When you repeat the entries below, please keep them exact and leave out the pictures.

*Dataset extract*
:::::

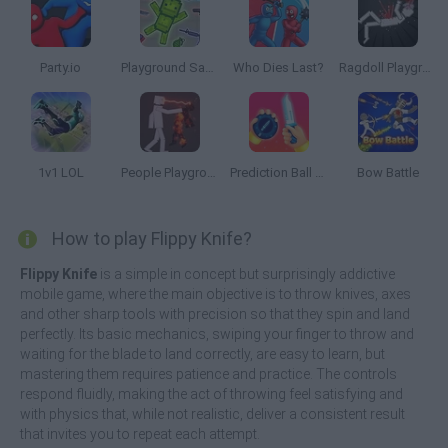
Party.io
Playground Sandbox New Mod
Who Dies Last?
Ragdoll Playground
1v1 LOL
People Playground
Prediction Ball 3D
Bow Battle
How to play Flippy Knife?
Flippy Knife
is a simple in concept but surprisingly addictive
mobile game, where the main objective is to throw knives, axes
and other sharp tools with precision so that they spin and land
perfectly. Its basic mechanics, swiping your finger to throw and
waiting for the blade to land correctly, are easy to learn, but
mastering them requires patience and practice. The controls
respond fluidly, making the act of throwing feel satisfying and
with physics that, while not realistic, deliver a consistent result
that invites you to repeat each attempt.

:::::

*Answer*
Party.io
Playground Sandbox New Mod
Who Dies Last?
Ragdoll Playground
1v1 LOL
People Playground
Prediction Ball 3D
Bow Battle
How to play Flippy Knife?
Flippy Knife
is a simple in concept but surprisingly addictive
mobile game, where the main objective is to throw knives, axes
and other sharp tools with precision so that they spin and land
perfectly. Its basic mechanics, swiping your finger to throw and
waiting for the blade to land correctly, are easy to learn, but
mastering them requires patience and practice. The controls
respond fluidly, making the act of throwing feel satisfying and
with physics that, while not realistic, deliver a consistent result
that invites you to repeat each attempt.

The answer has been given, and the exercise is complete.